After an exchange of prisoners in September last year and the withdrawal of some front-line forces over the past few weeks, the handover marked another step in trying to resolve the five-year conflict in eastern Ukraine.
Efforts have been building since the election this year of Ukrainian President Volodymyr Zelenskiy and on Friday France announced he would hold his first face-to-face talks with Russian President Vladimir Putin in Paris on Dec.
The talks, which are to also include French President Emmanuel Macron and German Chancellor Angela Merkel, are to be the highest-level negotiations on the conflict since 2016.
The Russian Ministry of Foreign Affairs said that the ships — two gunboats and a tugboat — had been handed over to Ukraine.

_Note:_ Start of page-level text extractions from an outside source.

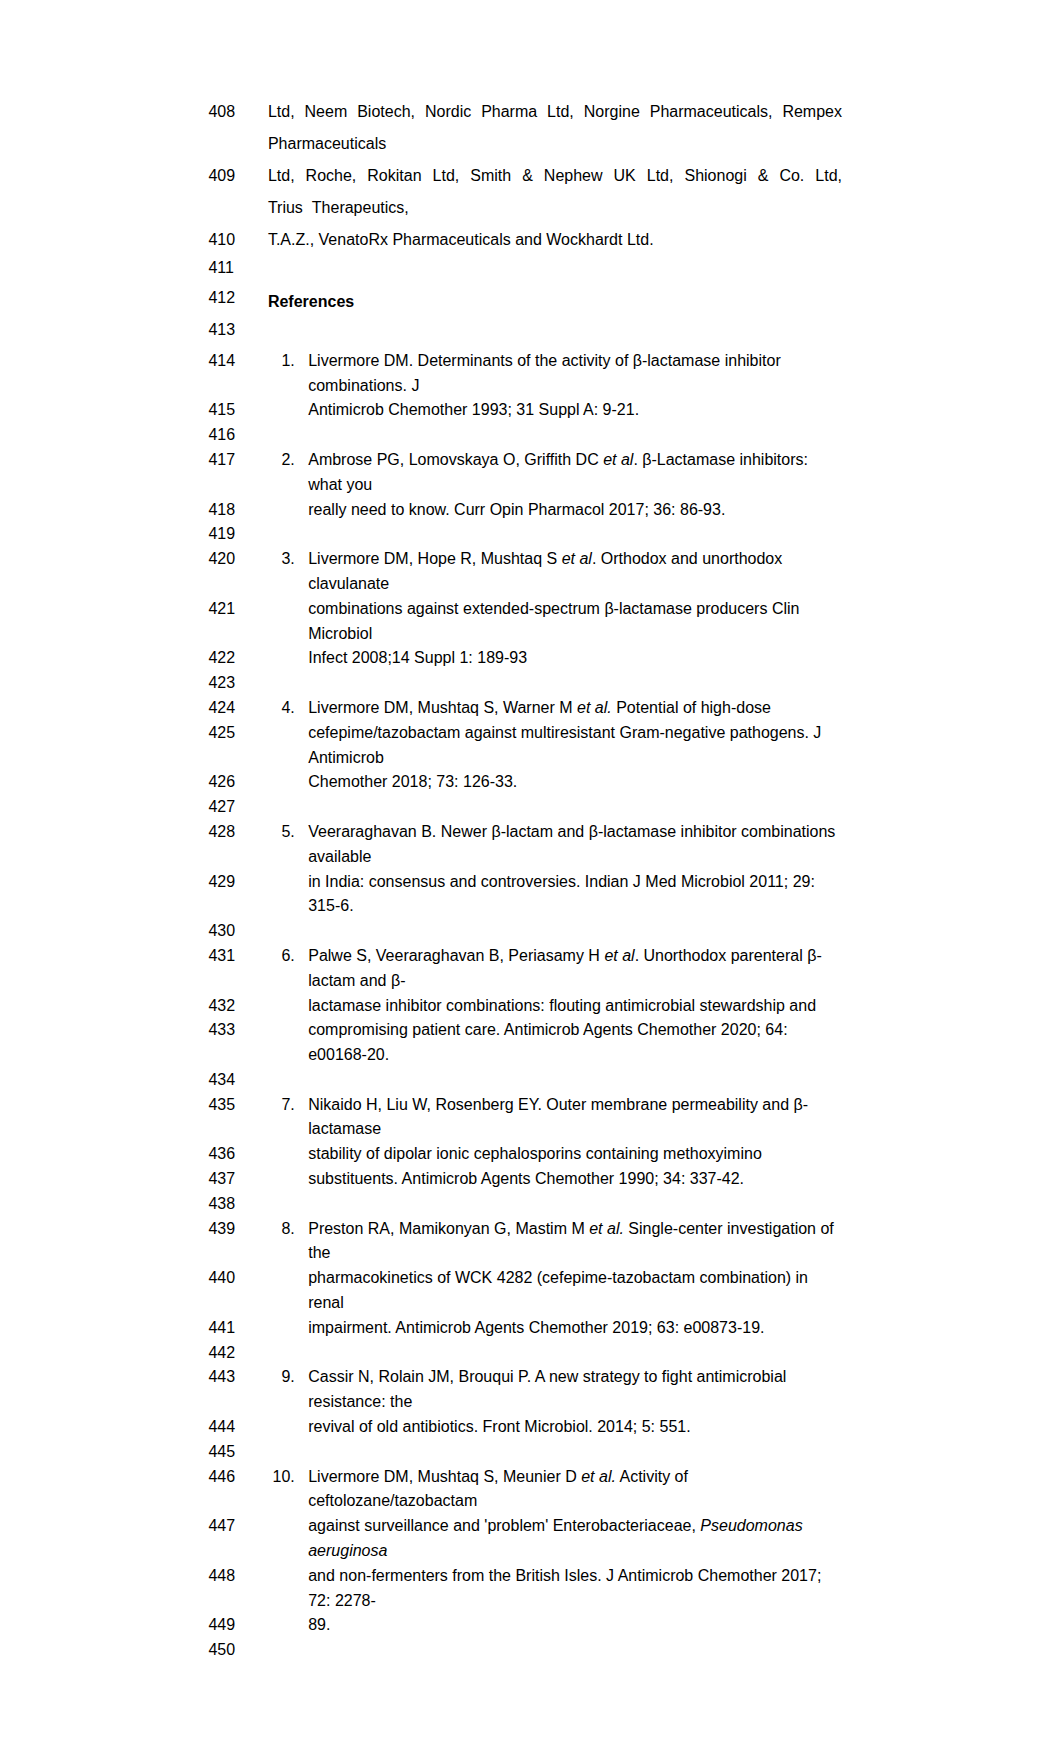408
Ltd, Neem Biotech, Nordic Pharma Ltd, Norgine Pharmaceuticals, Rempex Pharmaceuticals
409
Ltd, Roche, Rokitan Ltd, Smith & Nephew UK Ltd, Shionogi & Co. Ltd, Trius Therapeutics,
410
T.A.Z., VenatoRx Pharmaceuticals and Wockhardt Ltd.
411
412
References
413
414
1.
Livermore DM. Determinants of the activity of β-lactamase inhibitor combinations. J
415
Antimicrob Chemother 1993; 31 Suppl A: 9-21.
416
417
2.
Ambrose PG, Lomovskaya O, Griffith DC et al. β-Lactamase inhibitors: what you
418
really need to know. Curr Opin Pharmacol 2017; 36: 86-93.
419
420
3.
Livermore DM, Hope R, Mushtaq S et al. Orthodox and unorthodox clavulanate
421
combinations against extended-spectrum β-lactamase producers Clin Microbiol
422
Infect 2008;14 Suppl 1: 189-93
423
424
4.
Livermore DM, Mushtaq S, Warner M et al. Potential of high-dose
425
cefepime/tazobactam against multiresistant Gram-negative pathogens. J Antimicrob
426
Chemother 2018; 73: 126-33.
427
428
5.
Veeraraghavan B. Newer β-lactam and β-lactamase inhibitor combinations available
429
in India: consensus and controversies. Indian J Med Microbiol 2011; 29: 315-6.
430
431
6.
Palwe S, Veeraraghavan B, Periasamy H et al. Unorthodox parenteral β-lactam and β-
432
lactamase inhibitor combinations: flouting antimicrobial stewardship and
433
compromising patient care. Antimicrob Agents Chemother 2020; 64: e00168-20.
434
435
7.
Nikaido H, Liu W, Rosenberg EY. Outer membrane permeability and β-lactamase
436
stability of dipolar ionic cephalosporins containing methoxyimino
437
substituents. Antimicrob Agents Chemother 1990; 34: 337-42.
438
439
8.
Preston RA, Mamikonyan G, Mastim M et al. Single-center investigation of the
440
pharmacokinetics of WCK 4282 (cefepime-tazobactam combination) in renal
441
impairment. Antimicrob Agents Chemother 2019; 63: e00873-19.
442
443
9.
Cassir N, Rolain JM, Brouqui P. A new strategy to fight antimicrobial resistance: the
444
revival of old antibiotics. Front Microbiol. 2014; 5: 551.
445
446
10.
Livermore DM, Mushtaq S, Meunier D et al. Activity of ceftolozane/tazobactam
447
against surveillance and 'problem' Enterobacteriaceae, Pseudomonas aeruginosa
448
and non-fermenters from the British Isles. J Antimicrob Chemother 2017; 72: 2278-
449
89.
450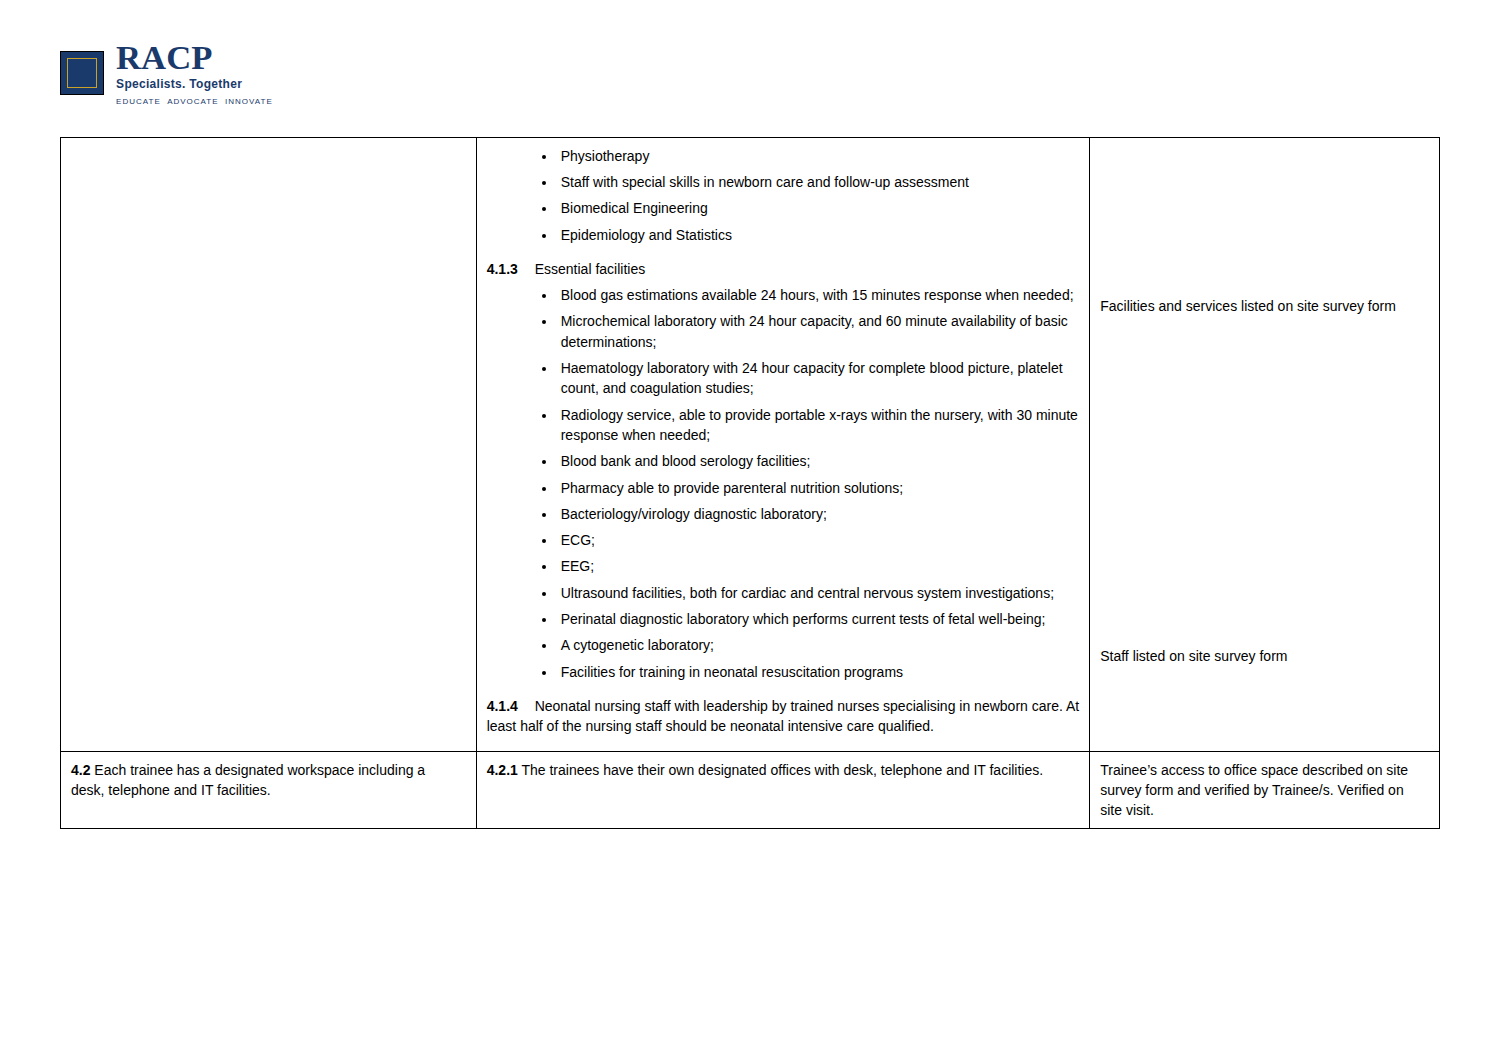RACP
Specialists. Together
EDUCATE ADVOCATE INNOVATE
| | Physiotherapy Staff with special skills in newborn care and follow-up assessment Biomedical Engineering Epidemiology and Statistics 4.1.3 Essential facilities Blood gas estimations available 24 hours, with 15 minutes response when needed; Microchemical laboratory with 24 hour capacity, and 60 minute availability of basic determinations; Haematology laboratory with 24 hour capacity for complete blood picture, platelet count, and coagulation studies; Radiology service, able to provide portable x-rays within the nursery, with 30 minute response when needed; Blood bank and blood serology facilities; Pharmacy able to provide parenteral nutrition solutions; Bacteriology/virology diagnostic laboratory; ECG; EEG; Ultrasound facilities, both for cardiac and central nervous system investigations; Perinatal diagnostic laboratory which performs current tests of fetal well-being; A cytogenetic laboratory; Facilities for training in neonatal resuscitation programs 4.1.4 Neonatal nursing staff with leadership by trained nurses specialising in newborn care. At least half of the nursing staff should be neonatal intensive care qualified. | Facilities and services listed on site survey form Staff listed on site survey form |
| 4.2 Each trainee has a designated workspace including a desk, telephone and IT facilities. | 4.2.1 The trainees have their own designated offices with desk, telephone and IT facilities. | Trainee’s access to office space described on site survey form and verified by Trainee/s. Verified on site visit. |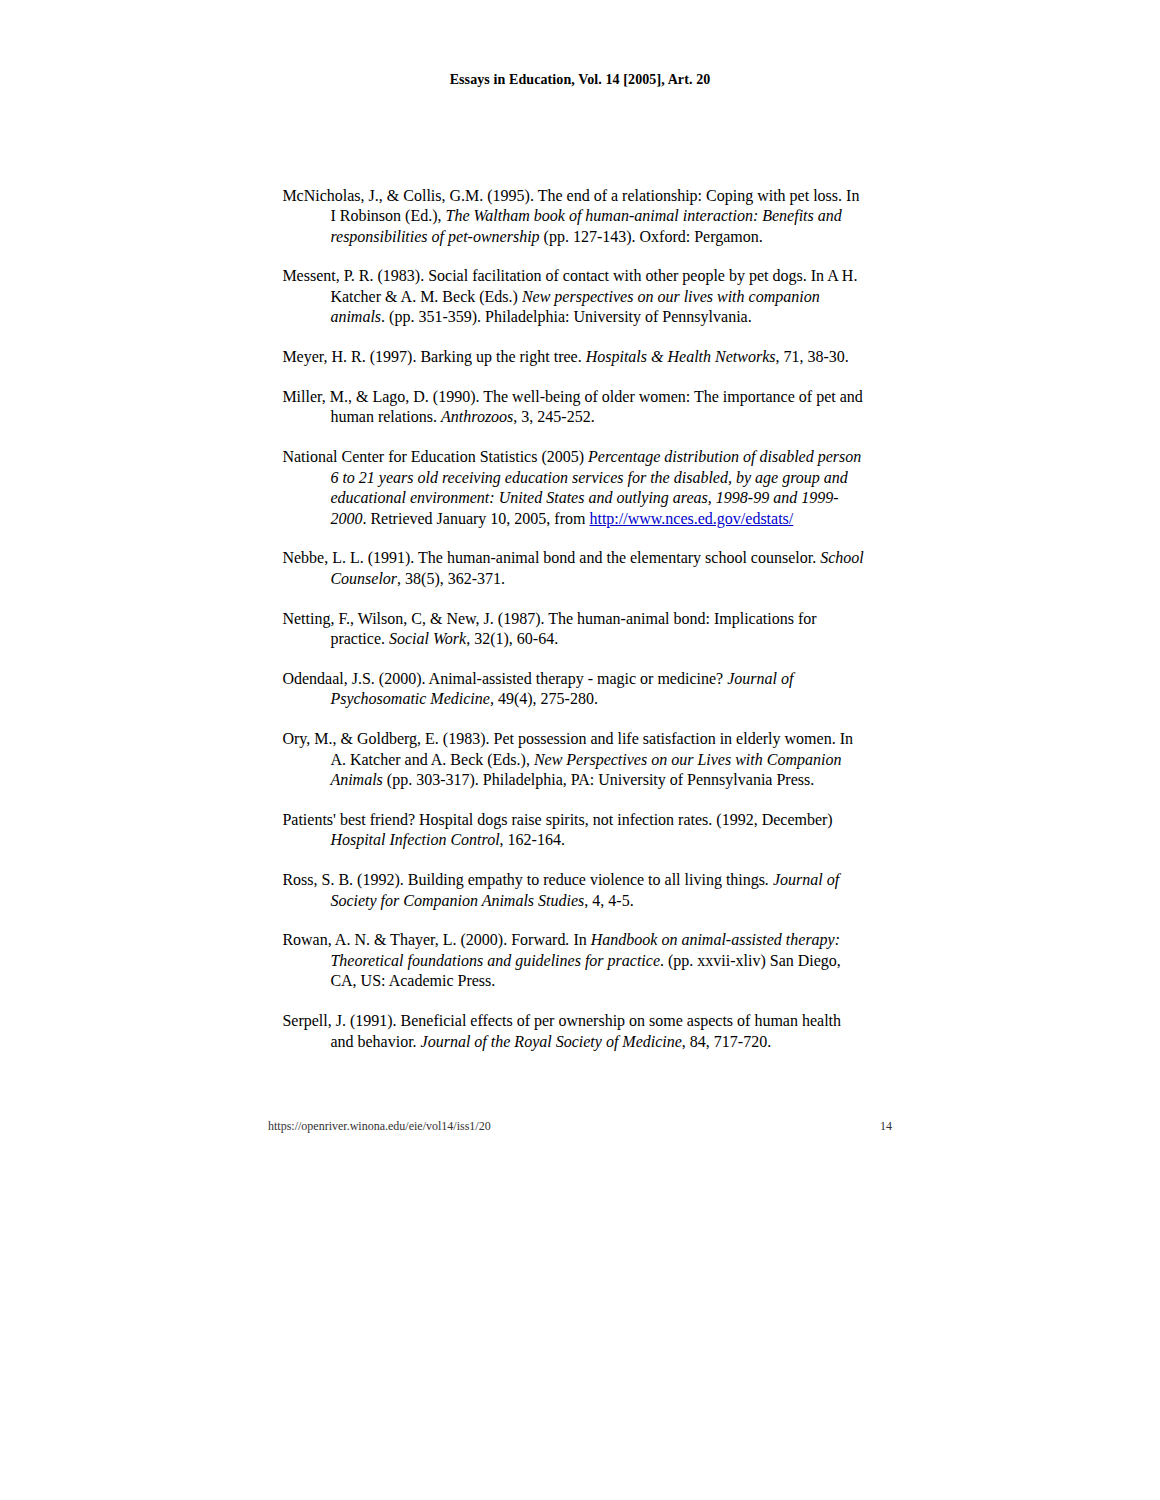Essays in Education, Vol. 14 [2005], Art. 20
McNicholas, J., & Collis, G.M. (1995). The end of a relationship: Coping with pet loss. In I Robinson (Ed.), The Waltham book of human-animal interaction: Benefits and responsibilities of pet-ownership (pp. 127-143). Oxford: Pergamon.
Messent, P. R. (1983). Social facilitation of contact with other people by pet dogs. In A H. Katcher & A. M. Beck (Eds.) New perspectives on our lives with companion animals. (pp. 351-359). Philadelphia: University of Pennsylvania.
Meyer, H. R. (1997). Barking up the right tree. Hospitals & Health Networks, 71, 38-30.
Miller, M., & Lago, D. (1990). The well-being of older women: The importance of pet and human relations. Anthrozoos, 3, 245-252.
National Center for Education Statistics (2005) Percentage distribution of disabled person 6 to 21 years old receiving education services for the disabled, by age group and educational environment: United States and outlying areas, 1998-99 and 1999-2000. Retrieved January 10, 2005, from http://www.nces.ed.gov/edstats/
Nebbe, L. L. (1991). The human-animal bond and the elementary school counselor. School Counselor, 38(5), 362-371.
Netting, F., Wilson, C, & New, J. (1987). The human-animal bond: Implications for practice. Social Work, 32(1), 60-64.
Odendaal, J.S. (2000). Animal-assisted therapy - magic or medicine? Journal of Psychosomatic Medicine, 49(4), 275-280.
Ory, M., & Goldberg, E. (1983). Pet possession and life satisfaction in elderly women. In A. Katcher and A. Beck (Eds.), New Perspectives on our Lives with Companion Animals (pp. 303-317). Philadelphia, PA: University of Pennsylvania Press.
Patients' best friend? Hospital dogs raise spirits, not infection rates. (1992, December) Hospital Infection Control, 162-164.
Ross, S. B. (1992). Building empathy to reduce violence to all living things. Journal of Society for Companion Animals Studies, 4, 4-5.
Rowan, A. N. & Thayer, L. (2000). Forward. In Handbook on animal-assisted therapy: Theoretical foundations and guidelines for practice. (pp. xxvii-xliv) San Diego, CA, US: Academic Press.
Serpell, J. (1991). Beneficial effects of per ownership on some aspects of human health and behavior. Journal of the Royal Society of Medicine, 84, 717-720.
https://openriver.winona.edu/eie/vol14/iss1/20 14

It said they had “illegally crossed the Russian border” and been held as evidence, but were no longer needed.
There was no immediate confirmation of the handover from Kiev. The Ukrainian ships were seized in November last year in the most serious confrontation between the two countries since the start of the conflict in 2014.
Russian forces boarded and took control of the vessels as they headed through the Kerch Strait, a narrow waterway giving access to the Sea of Azov that is used by Ukraine and Russia.
They captured 24 Ukrainian sailors, who were returned to Ukraine as part of the September prisoner swap.
Border officials had said on Sunday that the ships would be returned and local television showed footage of them being towed by the Russian coastguard through the Kerch Strait.
The election of Zelenskiy, a television comedian who shocked the country’s elite by winning the presidency in April, has raised hopes the conflict with pro-Moscow separatists can finally be resolved.
Zelenskiy has said ending the war — which has left about 13,000 people dead — is his top priority.
The conflict in Ukraine’s industrial east broke out after Russia’s 2014 annexation of the Ukrainian peninsula of Crimea, which led the West to impose wide-ranging sanctions on Moscow.